Dataset entries
━━━━
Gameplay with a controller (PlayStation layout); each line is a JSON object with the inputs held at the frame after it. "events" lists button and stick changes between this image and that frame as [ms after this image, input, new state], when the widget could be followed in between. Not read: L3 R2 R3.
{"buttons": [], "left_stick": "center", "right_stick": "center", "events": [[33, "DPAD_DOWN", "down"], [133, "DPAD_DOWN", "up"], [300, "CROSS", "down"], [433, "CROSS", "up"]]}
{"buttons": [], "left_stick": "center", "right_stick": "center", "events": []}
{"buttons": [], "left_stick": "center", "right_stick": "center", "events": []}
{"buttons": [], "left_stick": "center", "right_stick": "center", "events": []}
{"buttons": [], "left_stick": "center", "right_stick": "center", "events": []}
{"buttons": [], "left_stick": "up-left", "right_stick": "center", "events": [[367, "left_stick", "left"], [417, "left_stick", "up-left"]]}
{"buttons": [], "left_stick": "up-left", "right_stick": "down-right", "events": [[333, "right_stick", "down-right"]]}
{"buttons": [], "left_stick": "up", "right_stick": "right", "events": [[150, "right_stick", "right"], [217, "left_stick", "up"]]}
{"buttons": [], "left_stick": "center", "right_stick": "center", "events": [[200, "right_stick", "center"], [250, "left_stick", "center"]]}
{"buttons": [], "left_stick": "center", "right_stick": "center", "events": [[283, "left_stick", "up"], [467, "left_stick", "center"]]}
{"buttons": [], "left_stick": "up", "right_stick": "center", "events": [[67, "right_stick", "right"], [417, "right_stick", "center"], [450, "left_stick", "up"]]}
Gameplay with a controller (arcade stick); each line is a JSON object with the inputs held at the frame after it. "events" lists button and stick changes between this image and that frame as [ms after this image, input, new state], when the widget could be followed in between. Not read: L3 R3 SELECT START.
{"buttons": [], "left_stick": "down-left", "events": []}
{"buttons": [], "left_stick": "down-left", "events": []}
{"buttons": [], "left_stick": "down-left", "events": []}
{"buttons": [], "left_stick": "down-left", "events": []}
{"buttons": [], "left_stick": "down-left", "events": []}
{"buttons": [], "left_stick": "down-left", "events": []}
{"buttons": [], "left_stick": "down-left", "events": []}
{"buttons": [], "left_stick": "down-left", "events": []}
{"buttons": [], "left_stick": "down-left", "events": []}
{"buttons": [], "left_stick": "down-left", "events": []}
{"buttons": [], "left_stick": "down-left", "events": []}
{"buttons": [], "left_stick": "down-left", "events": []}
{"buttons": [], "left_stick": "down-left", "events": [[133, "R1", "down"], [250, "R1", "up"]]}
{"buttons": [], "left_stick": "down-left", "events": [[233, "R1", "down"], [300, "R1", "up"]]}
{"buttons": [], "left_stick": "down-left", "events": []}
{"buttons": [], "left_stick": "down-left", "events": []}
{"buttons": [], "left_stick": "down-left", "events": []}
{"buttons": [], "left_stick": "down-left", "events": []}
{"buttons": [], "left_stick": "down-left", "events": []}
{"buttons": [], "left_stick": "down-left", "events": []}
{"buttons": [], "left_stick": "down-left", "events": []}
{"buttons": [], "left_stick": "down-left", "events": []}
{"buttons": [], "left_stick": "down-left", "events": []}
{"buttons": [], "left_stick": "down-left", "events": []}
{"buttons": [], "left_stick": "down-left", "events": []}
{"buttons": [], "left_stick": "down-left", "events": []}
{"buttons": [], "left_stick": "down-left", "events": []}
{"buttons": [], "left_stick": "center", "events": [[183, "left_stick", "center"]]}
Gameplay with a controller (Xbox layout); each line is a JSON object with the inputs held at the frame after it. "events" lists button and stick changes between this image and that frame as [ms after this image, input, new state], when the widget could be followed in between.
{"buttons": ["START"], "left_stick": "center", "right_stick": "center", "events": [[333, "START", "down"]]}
━━━━
Every entry above should be retyped exactly as it appears.

§ ANSWER TO THIS TASK
Gameplay with a controller (PlayStation layout); each line is a JSON object with the inputs held at the frame after it. "events" lists button and stick changes between this image and that frame as [ms after this image, input, new state], when the widget could be followed in between. Not read: L3 R2 R3.
{"buttons": [], "left_stick": "center", "right_stick": "center", "events": [[33, "DPAD_DOWN", "down"], [133, "DPAD_DOWN", "up"], [300, "CROSS", "down"], [433, "CROSS", "up"]]}
{"buttons": [], "left_stick": "center", "right_stick": "center", "events": []}
{"buttons": [], "left_stick": "center", "right_stick": "center", "events": []}
{"buttons": [], "left_stick": "center", "right_stick": "center", "events": []}
{"buttons": [], "left_stick": "center", "right_stick": "center", "events": []}
{"buttons": [], "left_stick": "up-left", "right_stick": "center", "events": [[367, "left_stick", "left"], [417, "left_stick", "up-left"]]}
{"buttons": [], "left_stick": "up-left", "right_stick": "down-right", "events": [[333, "right_stick", "down-right"]]}
{"buttons": [], "left_stick": "up", "right_stick": "right", "events": [[150, "right_stick", "right"], [217, "left_stick", "up"]]}
{"buttons": [], "left_stick": "center", "right_stick": "center", "events": [[200, "right_stick", "center"], [250, "left_stick", "center"]]}
{"buttons": [], "left_stick": "center", "right_stick": "center", "events": [[283, "left_stick", "up"], [467, "left_stick", "center"]]}
{"buttons": [], "left_stick": "up", "right_stick": "center", "events": [[67, "right_stick", "right"], [417, "right_stick", "center"], [450, "left_stick", "up"]]}
Gameplay with a controller (arcade stick); each line is a JSON object with the inputs held at the frame after it. "events" lists button and stick changes between this image and that frame as [ms after this image, input, new state], when the widget could be followed in between. Not read: L3 R3 SELECT START.
{"buttons": [], "left_stick": "down-left", "events": []}
{"buttons": [], "left_stick": "down-left", "events": []}
{"buttons": [], "left_stick": "down-left", "events": []}
{"buttons": [], "left_stick": "down-left", "events": []}
{"buttons": [], "left_stick": "down-left", "events": []}
{"buttons": [], "left_stick": "down-left", "events": []}
{"buttons": [], "left_stick": "down-left", "events": []}
{"buttons": [], "left_stick": "down-left", "events": []}
{"buttons": [], "left_stick": "down-left", "events": []}
{"buttons": [], "left_stick": "down-left", "events": []}
{"buttons": [], "left_stick": "down-left", "events": []}
{"buttons": [], "left_stick": "down-left", "events": []}
{"buttons": [], "left_stick": "down-left", "events": [[133, "R1", "down"], [250, "R1", "up"]]}
{"buttons": [], "left_stick": "down-left", "events": [[233, "R1", "down"], [300, "R1", "up"]]}
{"buttons": [], "left_stick": "down-left", "events": []}
{"buttons": [], "left_stick": "down-left", "events": []}
{"buttons": [], "left_stick": "down-left", "events": []}
{"buttons": [], "left_stick": "down-left", "events": []}
{"buttons": [], "left_stick": "down-left", "events": []}
{"buttons": [], "left_stick": "down-left", "events": []}
{"buttons": [], "left_stick": "down-left", "events": []}
{"buttons": [], "left_stick": "down-left", "events": []}
{"buttons": [], "left_stick": "down-left", "events": []}
{"buttons": [], "left_stick": "down-left", "events": []}
{"buttons": [], "left_stick": "down-left", "events": []}
{"buttons": [], "left_stick": "down-left", "events": []}
{"buttons": [], "left_stick": "down-left", "events": []}
{"buttons": [], "left_stick": "center", "events": [[183, "left_stick", "center"]]}
Gameplay with a controller (Xbox layout); each line is a JSON object with the inputs held at the frame after it. "events" lists button and stick changes between this image and that frame as [ms after this image, input, new state], when the widget could be followed in between.
{"buttons": ["START"], "left_stick": "center", "right_stick": "center", "events": [[333, "START", "down"]]}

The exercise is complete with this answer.